(SUPPLIED INFORMATION)

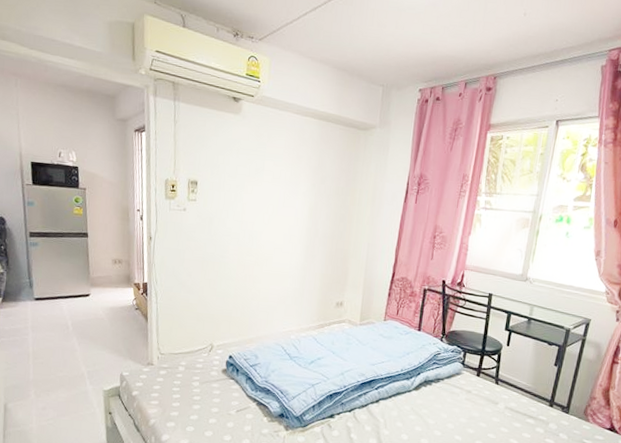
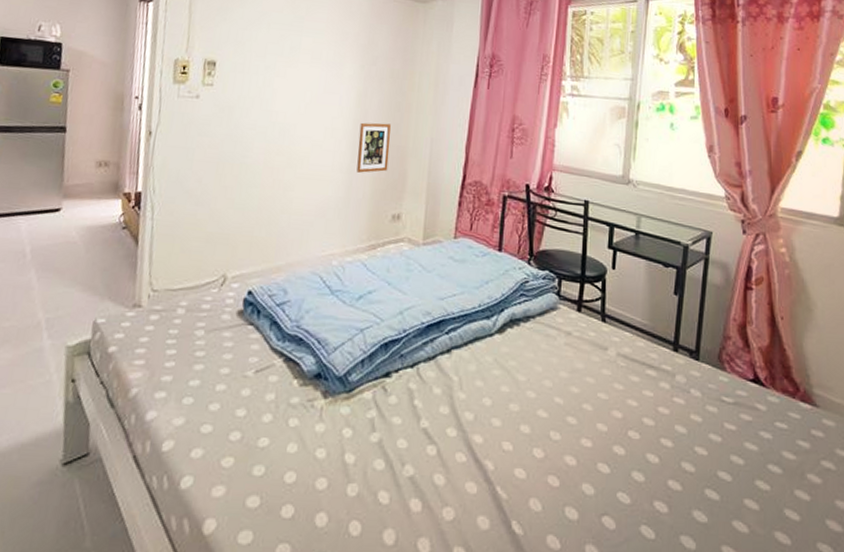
picture frame: none [309,230,336,270] -> present [356,122,391,173]

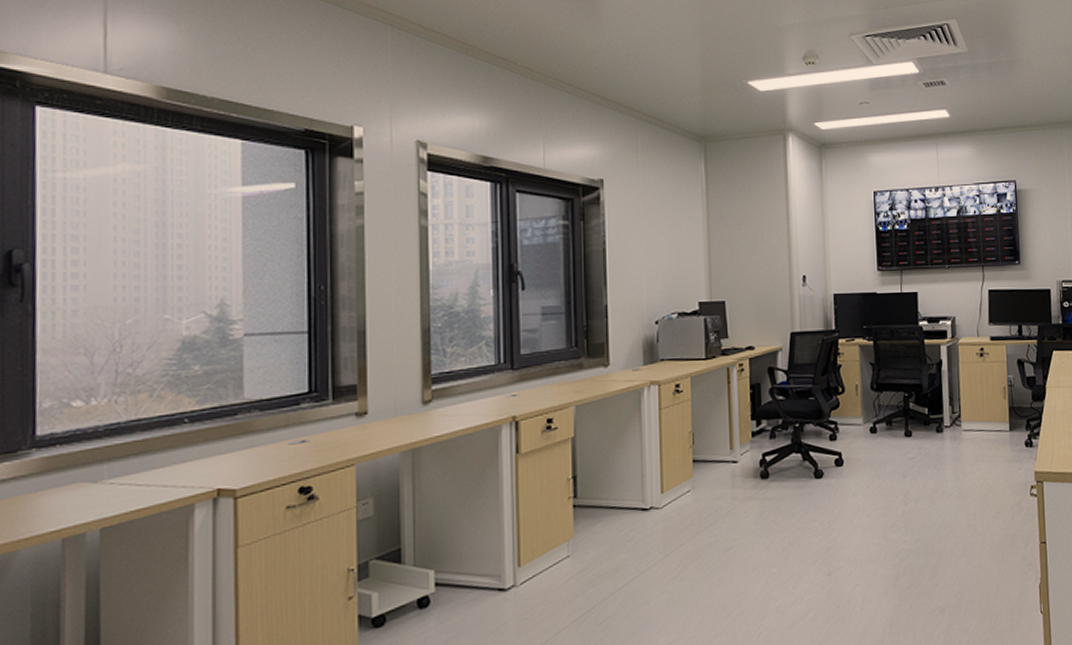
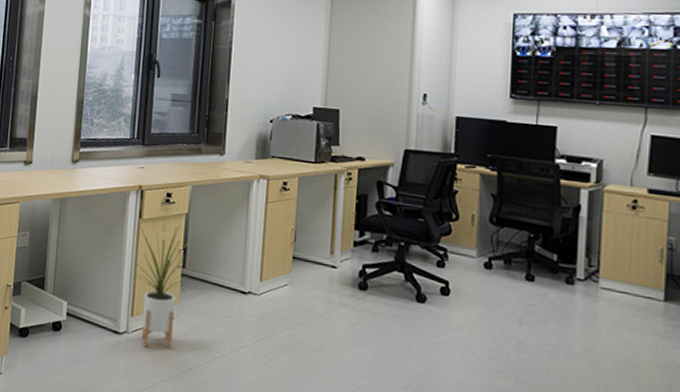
house plant: none [512,448,585,598] -> present [130,220,196,349]

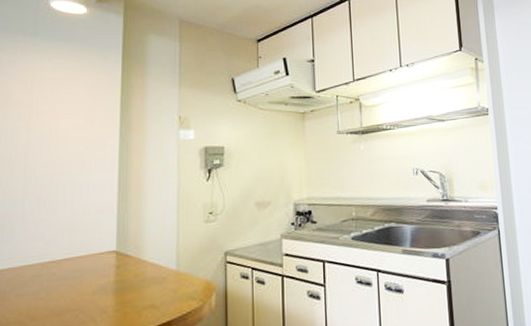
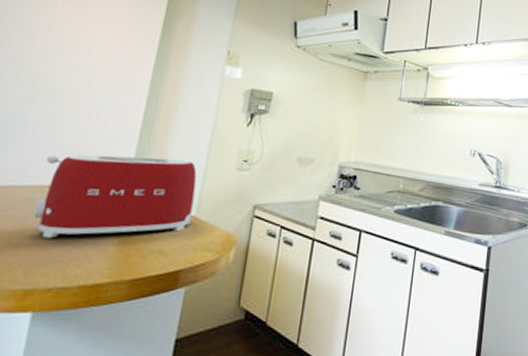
toaster: none [43,220,172,308] -> present [33,155,197,239]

(End SUPPLIED INFORMATION)

### DIRECTIONS FOR THIS TASK
Your task is to output the material word for word while leaving out every image.

### WRITTEN ANSWER
picture frame: none [309,230,336,270] -> present [356,122,391,173]

house plant: none [512,448,585,598] -> present [130,220,196,349]

toaster: none [43,220,172,308] -> present [33,155,197,239]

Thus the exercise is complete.